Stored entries
## START

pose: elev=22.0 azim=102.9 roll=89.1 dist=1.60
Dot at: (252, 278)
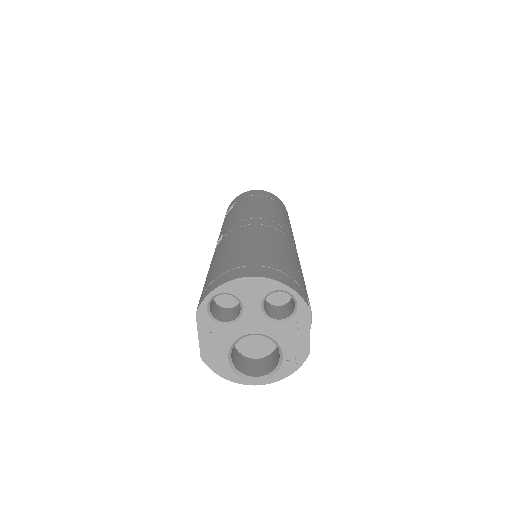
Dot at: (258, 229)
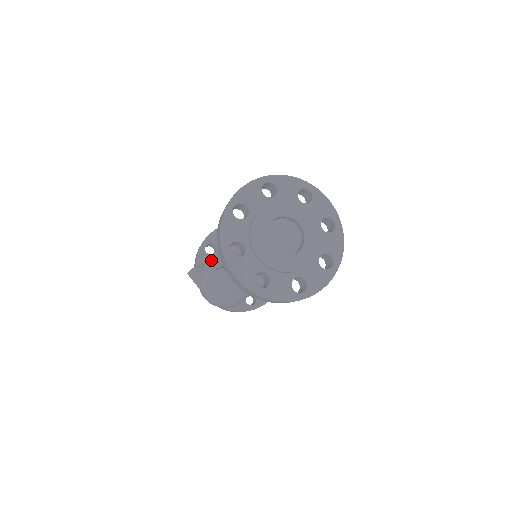
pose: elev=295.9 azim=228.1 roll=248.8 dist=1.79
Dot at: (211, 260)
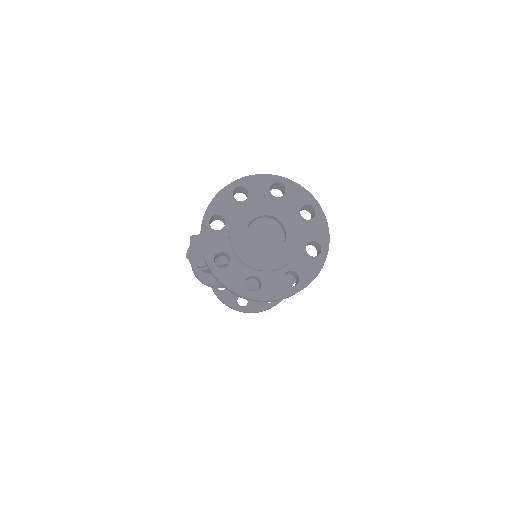
Dot at: occluded
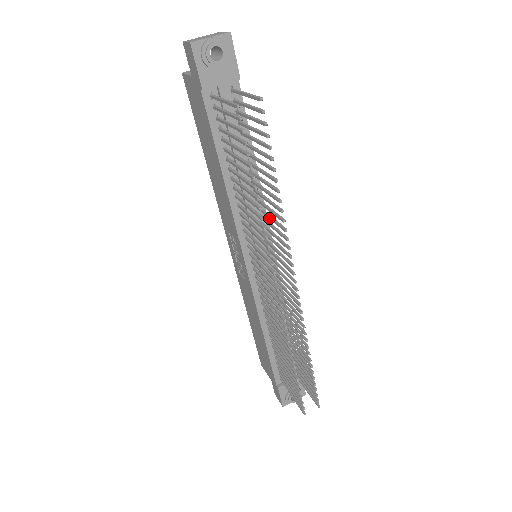
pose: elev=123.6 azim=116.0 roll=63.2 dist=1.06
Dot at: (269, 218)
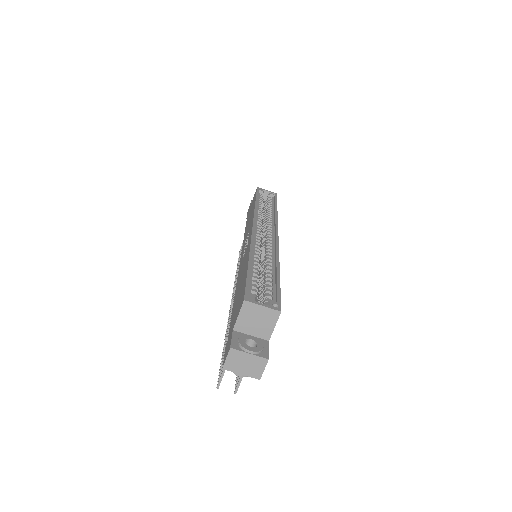
Dot at: occluded
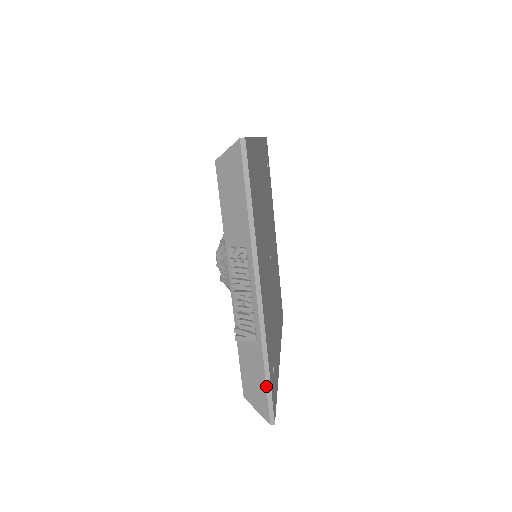
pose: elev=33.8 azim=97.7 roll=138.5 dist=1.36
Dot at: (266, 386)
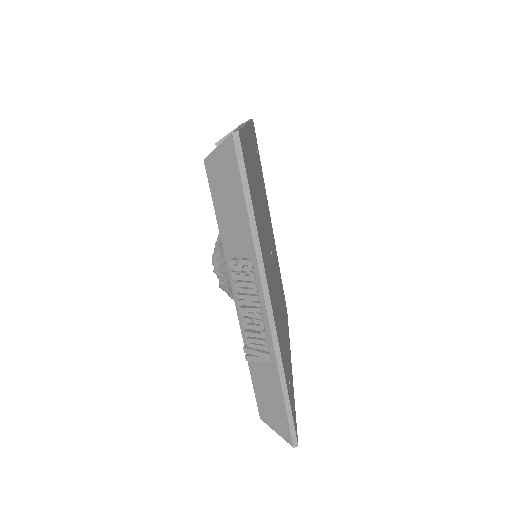
Dot at: (285, 408)
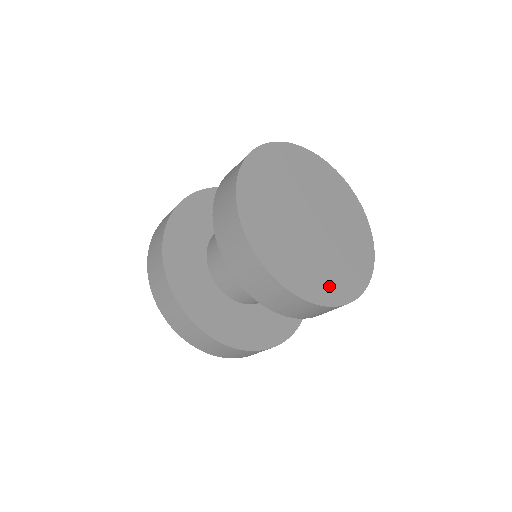
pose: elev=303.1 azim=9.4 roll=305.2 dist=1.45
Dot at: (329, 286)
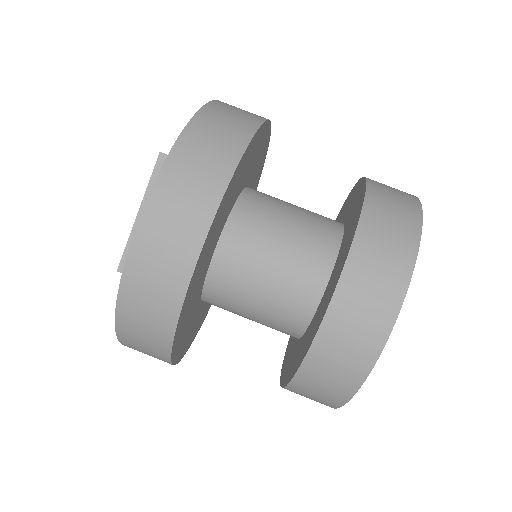
Dot at: occluded
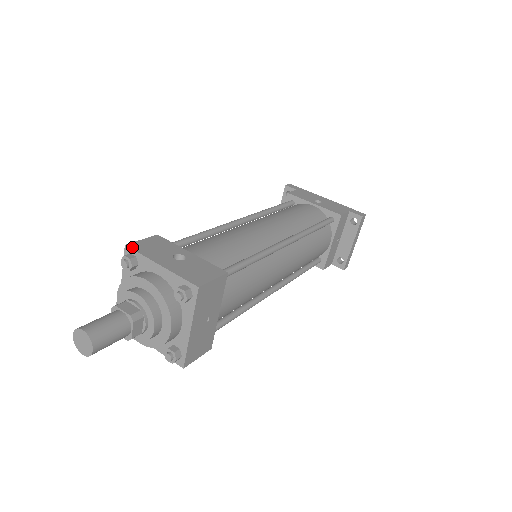
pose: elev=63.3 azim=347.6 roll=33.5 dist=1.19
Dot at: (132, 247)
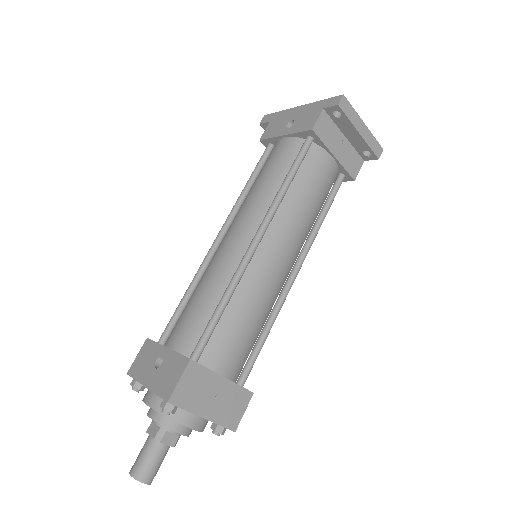
Dot at: (130, 374)
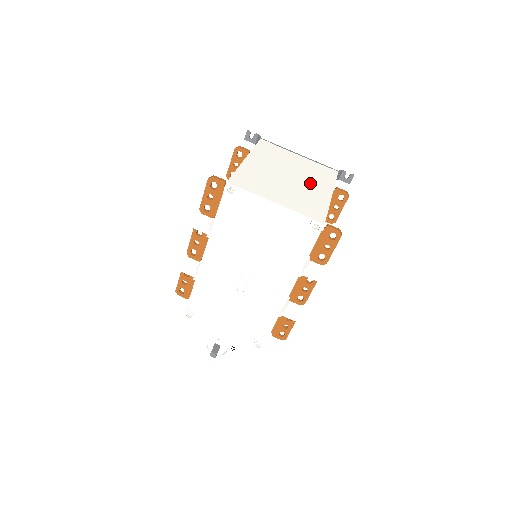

## END

* _Short exercise_: Render every line of the items above as a Markdown table with the columns "Row" and "Line", numbering each row and leaving out blank lines. Omit the pictures from the answer.

* _Answer to this exercise_:
| Row | Line |
|---|---|
| 1 | pose: elev=22.0 azim=102.9 roll=89.1 dist=1.60 |
| 2 | Dot at: (252, 278) |
| 3 | Dot at: (258, 229) |
| 4 | pose: elev=295.9 azim=228.1 roll=248.8 dist=1.79 |
| 5 | Dot at: (211, 260) |
| 6 | Dot at: occluded |
| 7 | pose: elev=123.6 azim=116.0 roll=63.2 dist=1.06 |
| 8 | Dot at: (269, 218) |
| 9 | Dot at: occluded |
| 10 | pose: elev=33.8 azim=97.7 roll=138.5 dist=1.36 |
| 11 | Dot at: (266, 386) |
| 12 | Dot at: (285, 408) |
| 13 | pose: elev=303.1 azim=9.4 roll=305.2 dist=1.45 |
| 14 | Dot at: (329, 286) |
| 15 | Dot at: occluded |
| 16 | pose: elev=63.3 azim=347.6 roll=33.5 dist=1.19 |
| 17 | Dot at: (132, 247) |
| 18 | Dot at: (130, 374) |